TEXTO DE ORIGEN:
═══

La iglesia de Esmirna existía ya en la época en que Juan escribía el Apocalipsis; a ella va dirigida una de las cartas. Pero, a principios del siglo II, esta iglesia adquiere una importancia particular a causa de la personalidad de su obispo Policarpo. Este era obispo en 110, ya que Ignacio, durante su viaje hacia Roma, es huésped suyo en Esmirna. El mismo le dirige una carta desde Tróade. Policarpo escribirá poco después a los filipenses para enviarles la colección de las cartas de Ignacio. Por lo demás, conocemos bien a Policarpo gracias al testimonio de Ireneo, que vivió cerca de él en Esmirna durante su juventud y habla de él en su Carta a Florino. Policarpo sería martirizado el año 155, bajo Antonino. Poseemos las Actas de su martirio.

 Sobre las iglesias del interior disponemos de menos datos. El Apocalipsis menciona a Pérgamo. Allí, dice, se encuentra el trono de Satán. Tal vez esto aluda a que la ciudad es por entonces el centro del culto imperial. En Pérgamo tiene lugar el martirio de un cristiano, Antipas. Además, los nicolaítas cuentan allí con adeptos. Lo mismo sucede en Tiatira, donde ejerce su actividad una profetisa nicolaíta, designada simbólicamente con el nombre de Jezabel. Más importante es la iglesia de Sardes, antigua ciudad real. Sardes tendrá un obispo célebre, Melitón, en la segunda mitad del siglo II. Más en el interior se encuentra Filadelfia. Tanto Juan como Ignacio atestiguan la existencia de una iglesia. El primero pone a la ciudad en guardia contra los miembros de la sinagoga de Satán que usurpan el título de judíos. Se trata, al parecer, del movimiento gnóstico. Ignacio, por el contrario, pone en guardia contra los judaizantes, que introducen la división. La última carta de Juan va dirigida a Laodicea, ciudad próxima a Hierápolis.

═══

DATOS DISPONIBLES:
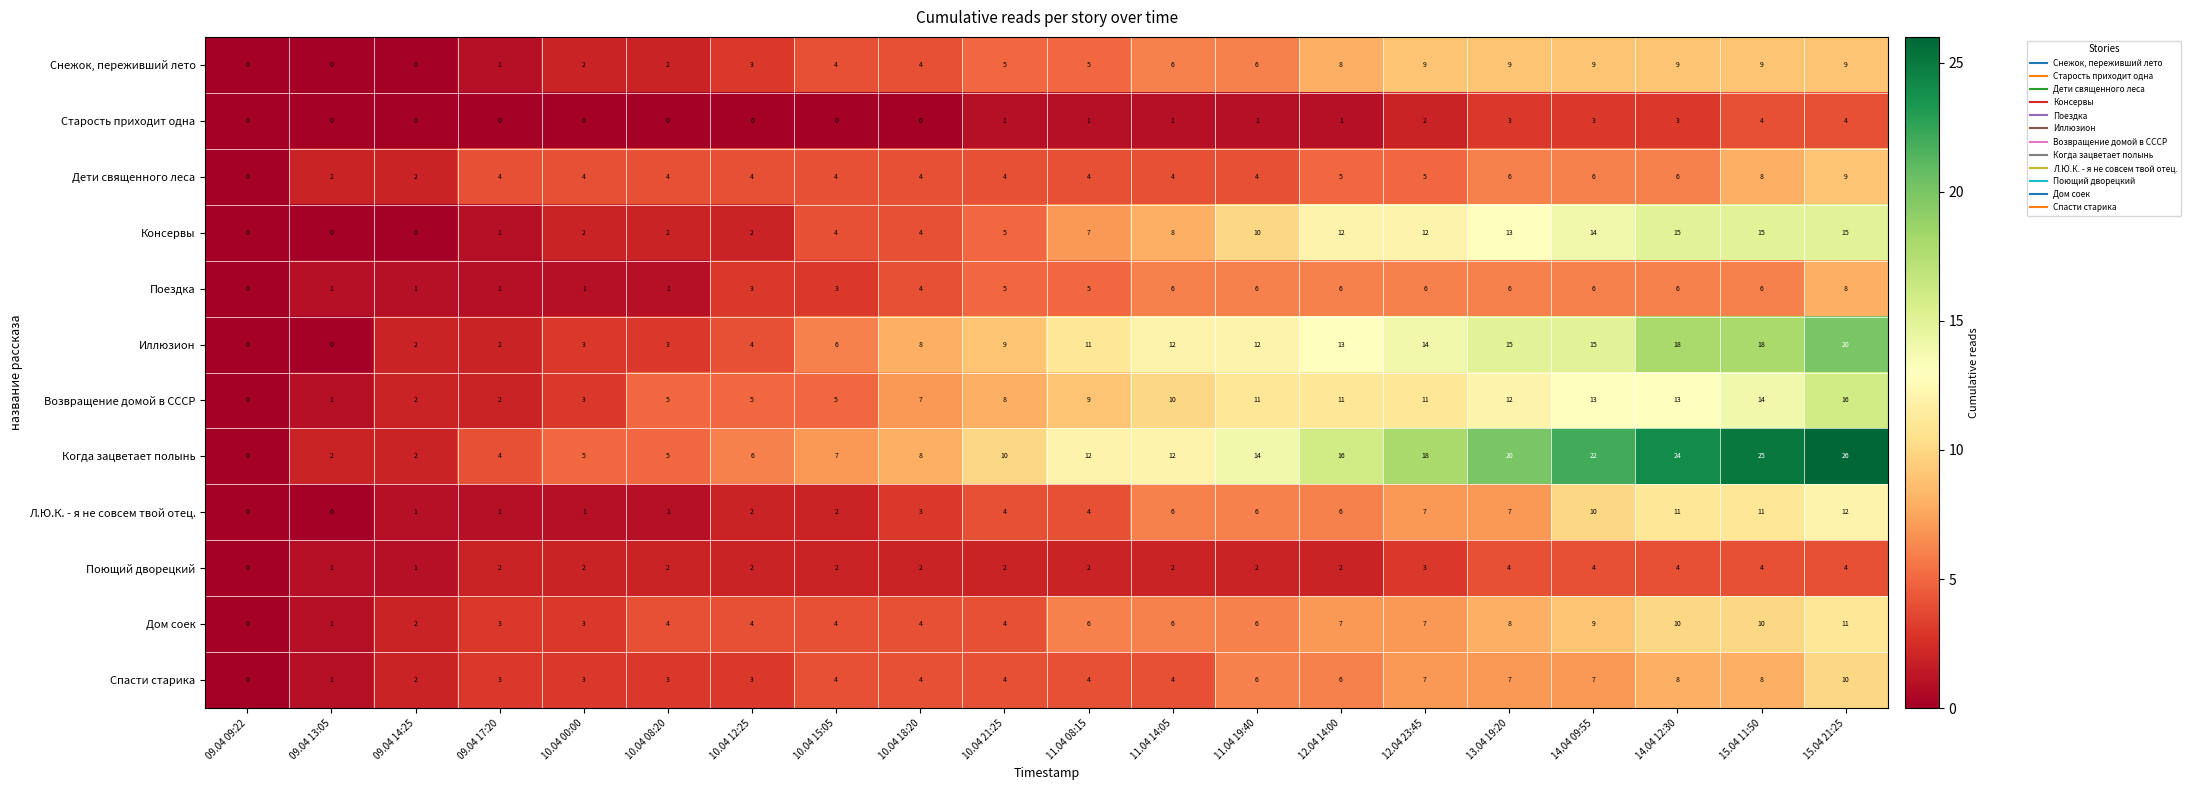

What is the average value of the Поездка series?

4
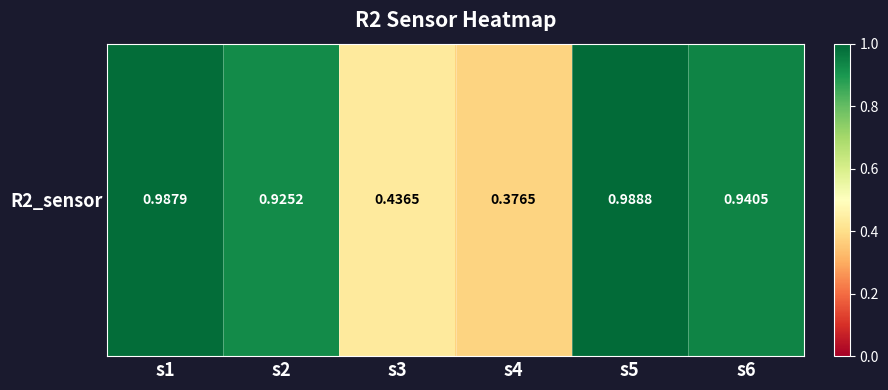

Which has a higher value, s4 or s5?

s5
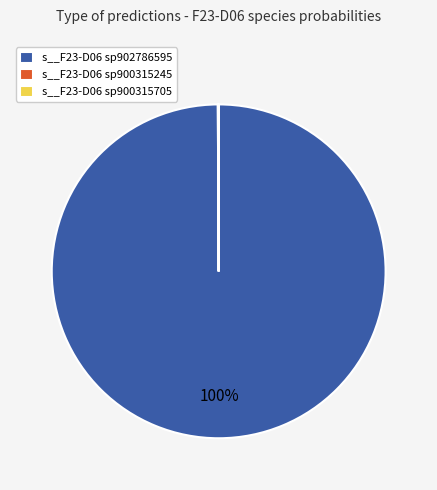

What percentage is the s__F23-D06 sp902786595 slice, to the nearest percent?

100%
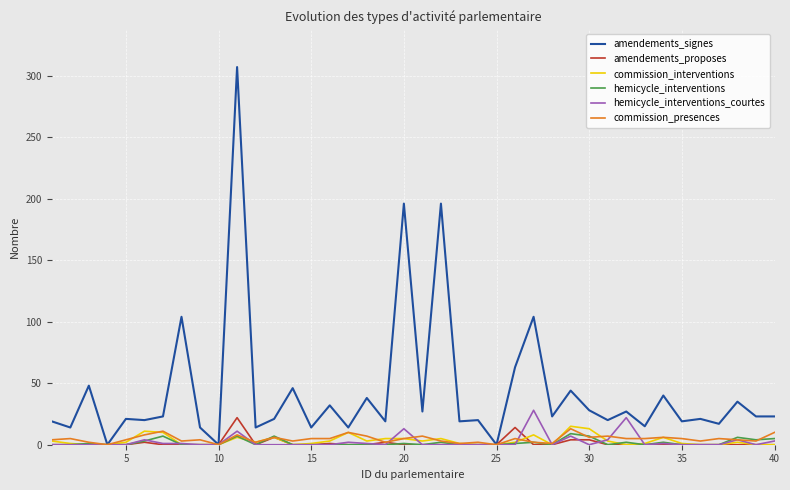

Which series has the largest range (max minus min)?

amendements_signes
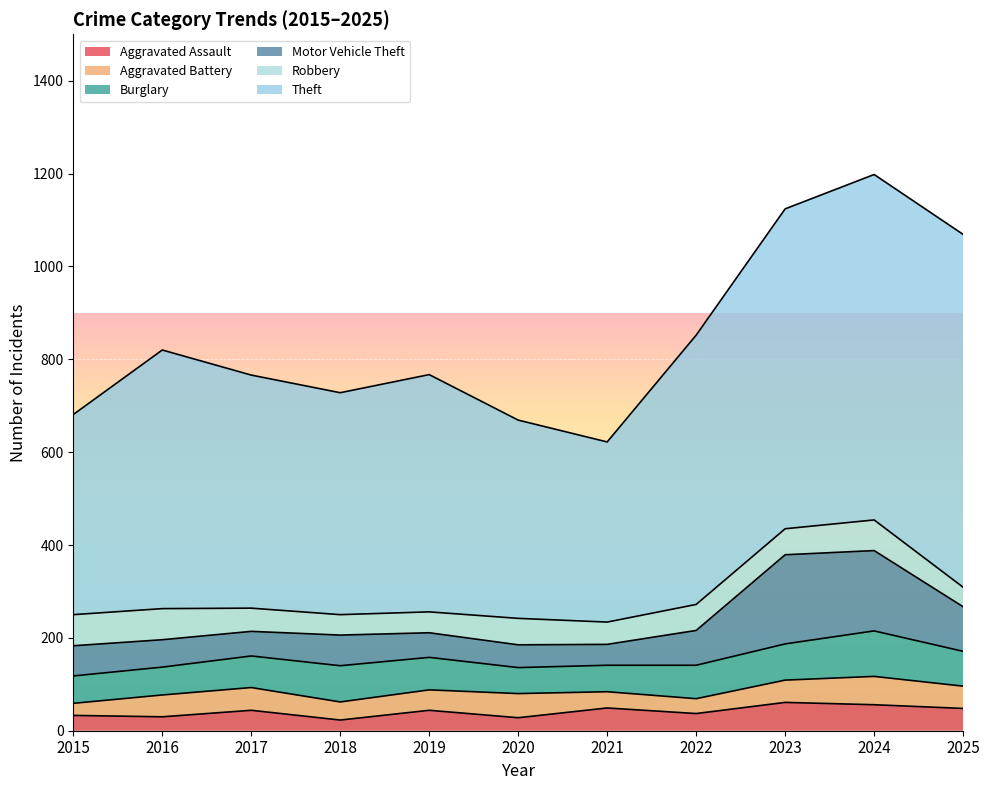

What is the sum of the Theft values at 2025 and 2018?

1238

═══

QUÉ HARÁS:
1. Resume en dos oraciones el texto sobre las iglesias de Esmirna y del interior.
2. Prosigue el texto sobre las iglesias de Esmirna y del interior a partir de su última oración.

RESPUESTAS DEL EJERCICIO:
1. La iglesia de Esmirna, a la que va dirigida una de las cartas del Apocalipsis, adquiere una importancia particular a principios del siglo II por su obispo Policarpo, que acogió a Ignacio en su viaje hacia Roma, envió las cartas de este a los filipenses y fue martirizado el año 155. Sobre las iglesias del interior se dispone de menos datos, aunque se conocen comunidades en Pérgamo, Tiatira, Sardes, Filadelfia y Laodicea.

2.
Las Cartas de Ignacio nos muestran que en su época la Iglesia se ha desarrollado al sur de Efeso, en el valle del Meandro. Hay una iglesia en Magnesia, cuyo obispo se llama Damasco, y otra en Tralles, cuyo obispo es Polibio. De nuevo Ignacio pone en guardia a los magnesios contra los judaizantes. Es de notar que las Cartas de Ignacio centran su polémica en dos puntos. Por una parte, insisten en la unidad en torno al obispo; por otra, en la lucha contra los judaizantes. Se trata, seguramente, de la misma cuestión. En todo caso parece ser que, en este momento, la corriente judaizante es muy fuerte en Asia. El estado de cosas es semejante al que hemos encontrado en Papías.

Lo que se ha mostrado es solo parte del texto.